Document extract ::
^^^^^^^^

Given the volatility of investment markets all around the world since the beginning of 2016, a larger weighting towards defensive assets is a good thing for investors that cannot tolerate investment portfolio price fluctuations. That being said, adjusting your investment portfolio now should not be a decision to be taken lightly as your portfolio should already contain a good balance between your Defensive (cash, fixed interest, etc.) versus Growth (shares, property, etc.) assets that suit your investment style.
Volatility Index (VIX) Chart 2011 – 2016
The VIX volatility chart above is a known gauge of ‘fear and greed’ in investments. Basically, the higher the value, the higher the level of fear and uncertainty between investors – for professionals with a long term view, this is good time to buy. The lower the value, the more the greed or contentment between investors – a good time to sell. Since the last quarter of 2015 heading into 2016, the VIX values (highlighted) has been increasing. In our opinion and if you have a long term horizon, this is an ideal time to look for opportunities and acquire investments.
VIX vs ASX200 Chart December 2015 – February 2016
The above chart shows the relationship between VIX (volatility) and the ASX200 index from December 2015 to 19 February 2016. This chart shows a general inverse relationship between the volatility and the ASX200. When share prices were higher (January 2015 to April 2015), there was less volatility and as volatility increased from May 2015 to current (February 2016), the ASX200 share index header lower. As the volatility index is still rather high, there may be further weakness in Australian shares.
Asset Class Returns & Swings 2008 – 2015
The above chart shows the asset class swings for Cash, Fixed Interest (Term Deposits, Bonds, Treasury Notes, Government & Corporate Debt), Listed & Unlisted Property as well as Shares from 2008 – 2015. As was evident during the Global Financial Crisis (GFC, 2008), Property and Shares were heavily affected. The GFC was the largest financial crisis since the great depression of the 1930s and we (in Australia at least) have not fully recovered from it. A common pattern that can be seen in the above chart is that the prior year’s best performing asset is usually not this year’s best performer. Hence, the asset allocation plus diversification of your investment portfolio is paramount and we suggest that professional advice is sought.

^^^^^^^^

Extracted records ::
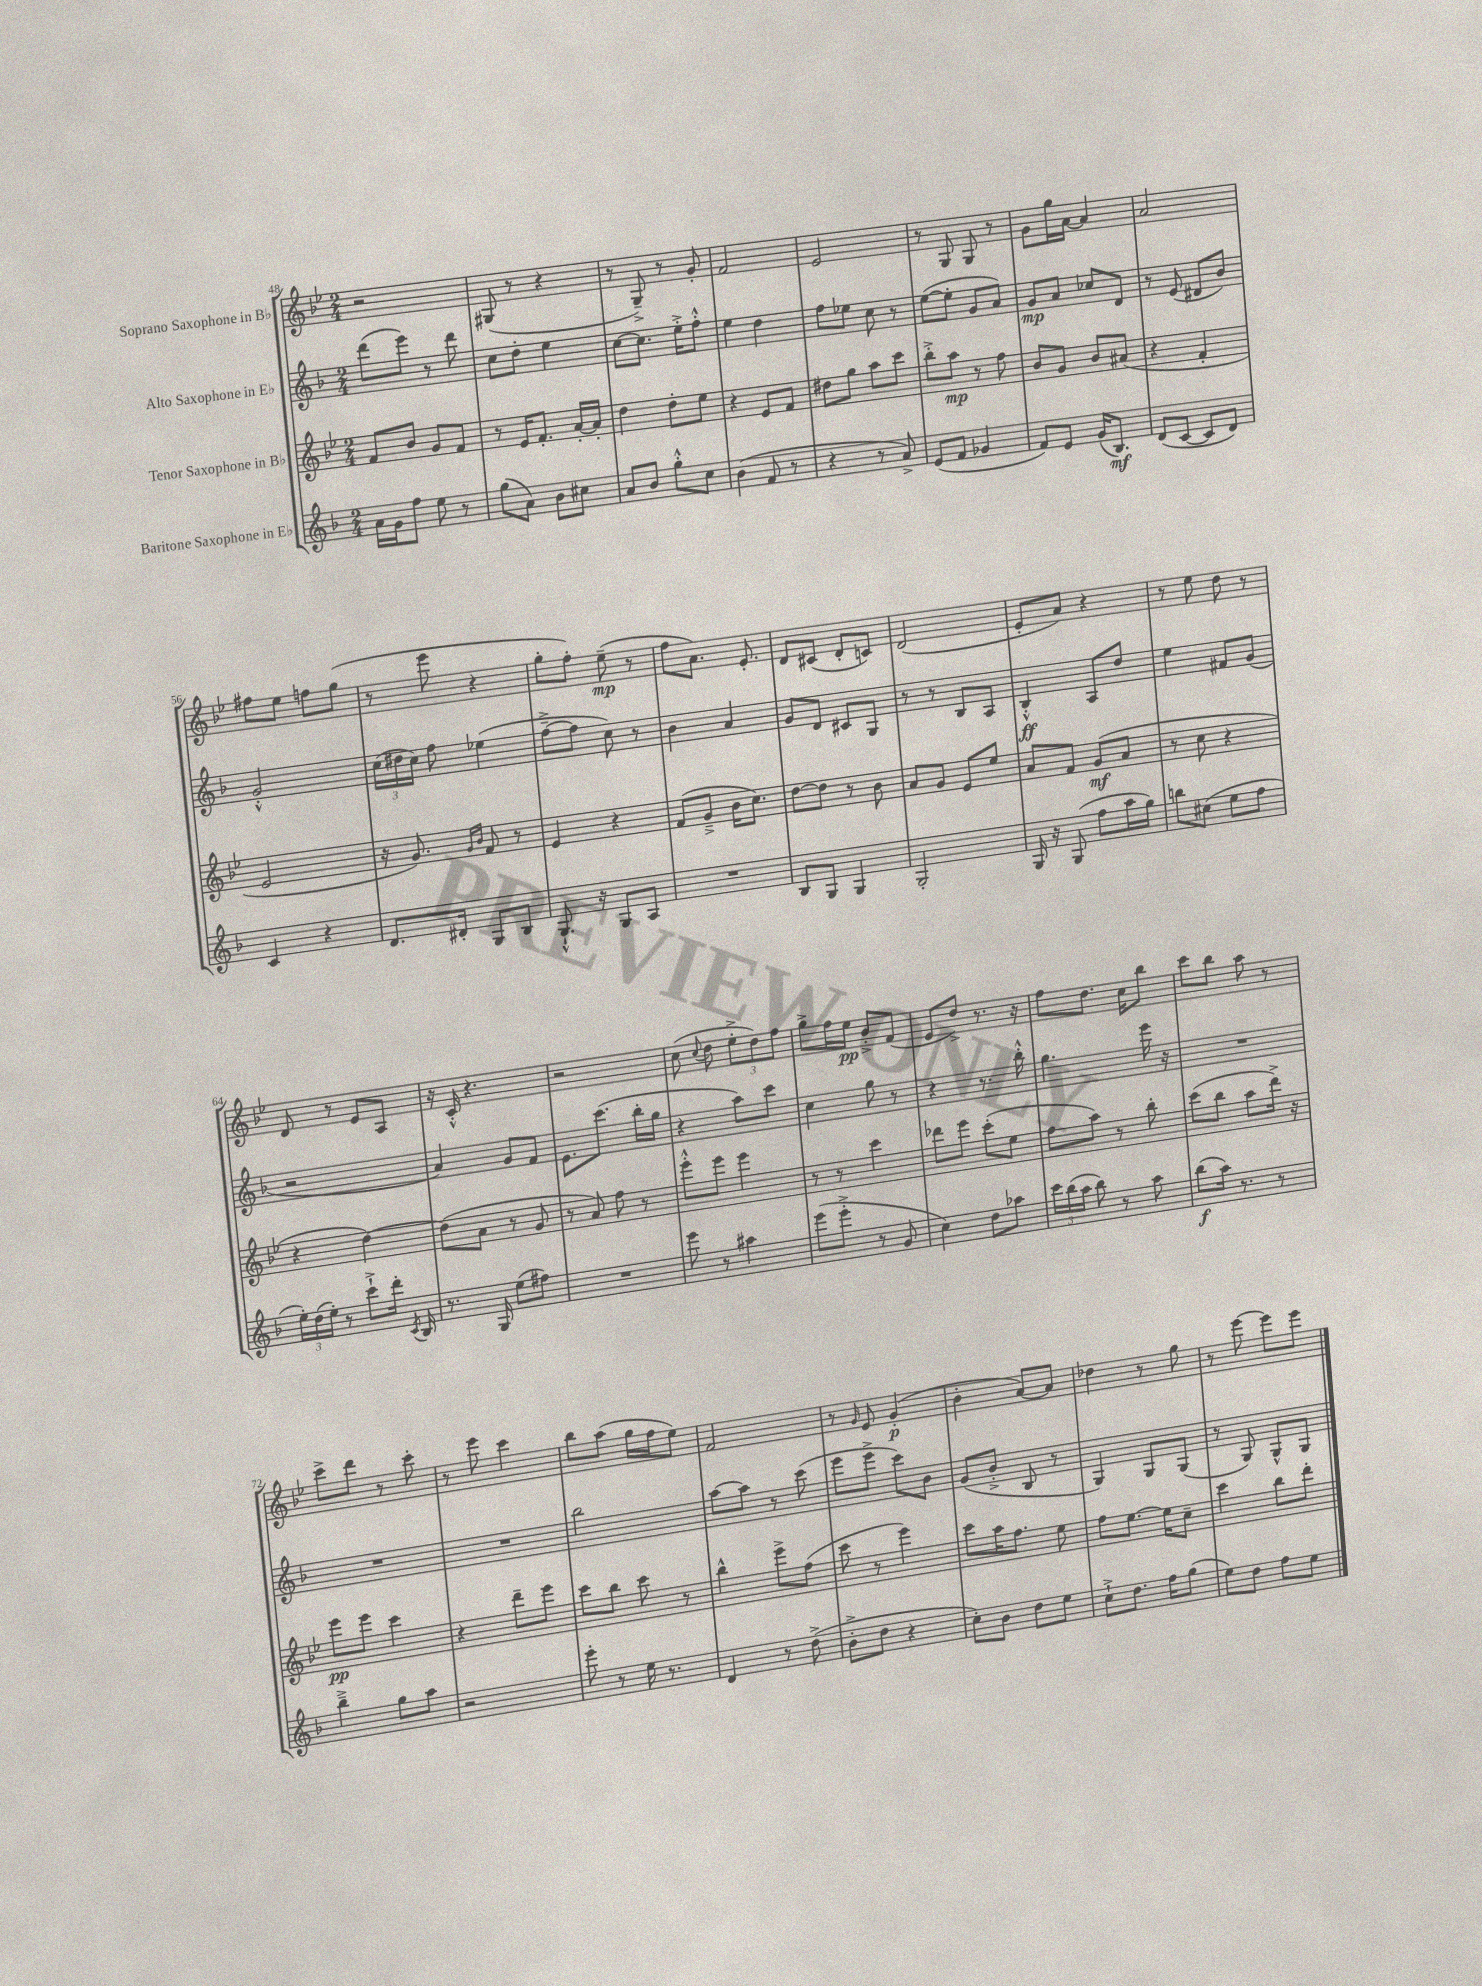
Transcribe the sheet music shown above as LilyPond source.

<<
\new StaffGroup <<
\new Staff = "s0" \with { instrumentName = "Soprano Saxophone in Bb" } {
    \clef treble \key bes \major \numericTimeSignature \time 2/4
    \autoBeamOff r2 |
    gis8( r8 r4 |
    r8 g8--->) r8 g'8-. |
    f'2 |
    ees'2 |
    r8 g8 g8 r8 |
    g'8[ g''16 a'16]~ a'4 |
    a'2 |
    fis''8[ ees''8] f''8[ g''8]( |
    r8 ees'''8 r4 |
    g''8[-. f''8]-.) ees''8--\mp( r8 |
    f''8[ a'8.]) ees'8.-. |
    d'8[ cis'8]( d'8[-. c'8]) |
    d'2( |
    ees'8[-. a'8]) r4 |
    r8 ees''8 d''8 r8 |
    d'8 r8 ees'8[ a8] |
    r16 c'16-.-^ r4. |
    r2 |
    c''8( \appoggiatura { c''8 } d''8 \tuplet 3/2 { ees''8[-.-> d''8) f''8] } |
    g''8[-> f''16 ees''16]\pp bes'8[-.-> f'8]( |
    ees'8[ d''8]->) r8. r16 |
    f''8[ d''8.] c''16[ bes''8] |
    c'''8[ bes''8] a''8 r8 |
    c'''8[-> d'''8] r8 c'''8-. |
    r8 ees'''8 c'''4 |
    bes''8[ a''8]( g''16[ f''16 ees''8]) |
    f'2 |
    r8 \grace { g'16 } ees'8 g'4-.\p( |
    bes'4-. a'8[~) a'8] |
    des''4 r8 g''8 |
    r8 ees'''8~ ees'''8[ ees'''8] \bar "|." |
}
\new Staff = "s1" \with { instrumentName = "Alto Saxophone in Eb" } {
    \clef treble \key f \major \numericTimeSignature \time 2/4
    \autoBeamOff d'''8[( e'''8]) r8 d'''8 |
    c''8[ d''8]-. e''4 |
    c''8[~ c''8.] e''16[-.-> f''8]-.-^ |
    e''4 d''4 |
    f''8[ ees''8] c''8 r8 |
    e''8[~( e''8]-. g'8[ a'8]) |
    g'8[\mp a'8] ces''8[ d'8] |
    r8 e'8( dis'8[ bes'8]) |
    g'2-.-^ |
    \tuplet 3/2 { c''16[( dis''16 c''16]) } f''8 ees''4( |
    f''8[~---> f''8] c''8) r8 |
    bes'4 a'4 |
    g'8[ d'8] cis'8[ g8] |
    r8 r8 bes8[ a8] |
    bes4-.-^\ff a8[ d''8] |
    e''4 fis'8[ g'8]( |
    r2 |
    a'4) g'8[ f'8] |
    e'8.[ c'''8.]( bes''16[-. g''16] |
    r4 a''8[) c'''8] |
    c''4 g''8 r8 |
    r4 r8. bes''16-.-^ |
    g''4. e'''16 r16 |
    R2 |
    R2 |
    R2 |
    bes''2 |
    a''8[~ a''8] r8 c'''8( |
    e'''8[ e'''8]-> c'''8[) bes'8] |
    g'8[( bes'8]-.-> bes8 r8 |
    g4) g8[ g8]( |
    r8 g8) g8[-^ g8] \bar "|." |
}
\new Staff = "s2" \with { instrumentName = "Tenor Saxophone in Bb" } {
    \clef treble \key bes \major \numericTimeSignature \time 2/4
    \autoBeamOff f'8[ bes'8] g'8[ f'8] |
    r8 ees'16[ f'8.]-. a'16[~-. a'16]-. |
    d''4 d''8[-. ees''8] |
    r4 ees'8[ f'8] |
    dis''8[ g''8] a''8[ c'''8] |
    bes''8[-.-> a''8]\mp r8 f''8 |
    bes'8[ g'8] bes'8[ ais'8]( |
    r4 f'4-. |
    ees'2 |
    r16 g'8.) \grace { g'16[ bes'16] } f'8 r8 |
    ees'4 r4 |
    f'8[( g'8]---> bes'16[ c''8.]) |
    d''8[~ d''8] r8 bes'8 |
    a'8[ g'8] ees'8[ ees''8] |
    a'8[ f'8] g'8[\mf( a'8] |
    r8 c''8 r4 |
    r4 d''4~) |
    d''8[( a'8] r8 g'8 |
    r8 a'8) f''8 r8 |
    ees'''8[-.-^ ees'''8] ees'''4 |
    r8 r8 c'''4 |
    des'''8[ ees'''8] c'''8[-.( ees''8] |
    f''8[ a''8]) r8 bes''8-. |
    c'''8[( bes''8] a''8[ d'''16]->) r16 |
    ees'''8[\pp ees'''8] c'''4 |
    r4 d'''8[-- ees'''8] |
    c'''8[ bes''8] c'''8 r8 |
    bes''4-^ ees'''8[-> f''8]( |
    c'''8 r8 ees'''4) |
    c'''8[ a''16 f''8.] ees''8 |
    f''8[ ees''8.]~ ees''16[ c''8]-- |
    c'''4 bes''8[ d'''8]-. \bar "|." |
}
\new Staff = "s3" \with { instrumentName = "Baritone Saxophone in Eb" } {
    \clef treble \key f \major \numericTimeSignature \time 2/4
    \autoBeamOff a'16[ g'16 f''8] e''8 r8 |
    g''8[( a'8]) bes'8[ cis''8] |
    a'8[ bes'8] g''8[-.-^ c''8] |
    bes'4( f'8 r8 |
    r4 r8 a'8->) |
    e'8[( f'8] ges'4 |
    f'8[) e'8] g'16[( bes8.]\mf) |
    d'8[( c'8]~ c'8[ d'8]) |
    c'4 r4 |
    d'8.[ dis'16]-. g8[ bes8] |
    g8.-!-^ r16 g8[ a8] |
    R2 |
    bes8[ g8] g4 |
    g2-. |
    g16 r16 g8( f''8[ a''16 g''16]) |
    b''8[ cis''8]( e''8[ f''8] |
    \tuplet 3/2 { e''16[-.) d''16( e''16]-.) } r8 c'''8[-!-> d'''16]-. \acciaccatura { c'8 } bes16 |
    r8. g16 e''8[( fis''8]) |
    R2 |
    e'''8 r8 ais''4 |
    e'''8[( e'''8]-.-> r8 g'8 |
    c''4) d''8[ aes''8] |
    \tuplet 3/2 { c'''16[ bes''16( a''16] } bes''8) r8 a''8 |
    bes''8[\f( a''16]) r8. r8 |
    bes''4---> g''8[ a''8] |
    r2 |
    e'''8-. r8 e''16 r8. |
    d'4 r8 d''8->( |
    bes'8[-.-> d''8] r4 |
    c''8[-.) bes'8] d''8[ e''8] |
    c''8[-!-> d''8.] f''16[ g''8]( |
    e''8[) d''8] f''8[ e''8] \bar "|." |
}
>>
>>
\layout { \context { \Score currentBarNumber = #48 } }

^^^^^^^^

Objective A :: Could you retype the text on investment market volatility in full, word for word?
Objective B :: Which lines of the records contain the string "tuplet"? Show each of those lines in full.

Reply A ::
Given the volatility of investment markets all around the world since the beginning of 2016, a larger weighting towards defensive assets is a good thing for investors that cannot tolerate investment portfolio price fluctuations. That being said, adjusting your investment portfolio now should not be a decision to be taken lightly as your portfolio should already contain a good balance between your Defensive (cash, fixed interest, etc.) versus Growth (shares, property, etc.) assets that suit your investment style.
Volatility Index (VIX) Chart 2011 – 2016
The VIX volatility chart above is a known gauge of ‘fear and greed’ in investments. Basically, the higher the value, the higher the level of fear and uncertainty between investors – for professionals with a long term view, this is good time to buy. The lower the value, the more the greed or contentment between investors – a good time to sell. Since the last quarter of 2015 heading into 2016, the VIX values (highlighted) has been increasing. In our opinion and if you have a long term horizon, this is an ideal time to look for opportunities and acquire investments.
VIX vs ASX200 Chart December 2015 – February 2016
The above chart shows the relationship between VIX (volatility) and the ASX200 index from December 2015 to 19 February 2016. This chart shows a general inverse relationship between the volatility and the ASX200. When share prices were higher (January 2015 to April 2015), there was less volatility and as volatility increased from May 2015 to current (February 2016), the ASX200 share index header lower. As the volatility index is still rather high, there may be further weakness in Australian shares.
Asset Class Returns & Swings 2008 – 2015
The above chart shows the asset class swings for Cash, Fixed Interest (Term Deposits, Bonds, Treasury Notes, Government & Corporate Debt), Listed & Unlisted Property as well as Shares from 2008 – 2015. As was evident during the Global Financial Crisis (GFC, 2008), Property and Shares were heavily affected. The GFC was the largest financial crisis since the great depression of the 1930s and we (in Australia at least) have not fully recovered from it. A common pattern that can be seen in the above chart is that the prior year’s best performing asset is usually not this year’s best performer. Hence, the asset allocation plus diversification of your investment portfolio is paramount and we suggest that professional advice is sought.

Reply B ::
    c''8( \appoggiatura { c''8 } d''8 \tuplet 3/2 { ees''8[-.-> d''8) f''8] } |
    \tuplet 3/2 { c''16[( dis''16 c''16]) } f''8 ees''4( |
    \tuplet 3/2 { e''16[-.) d''16( e''16]-.) } r8 c'''8[-!-> d'''16]-. \acciaccatura { c'8 } bes16 |
    \tuplet 3/2 { c'''16[ bes''16( a''16] } bes''8) r8 a''8 |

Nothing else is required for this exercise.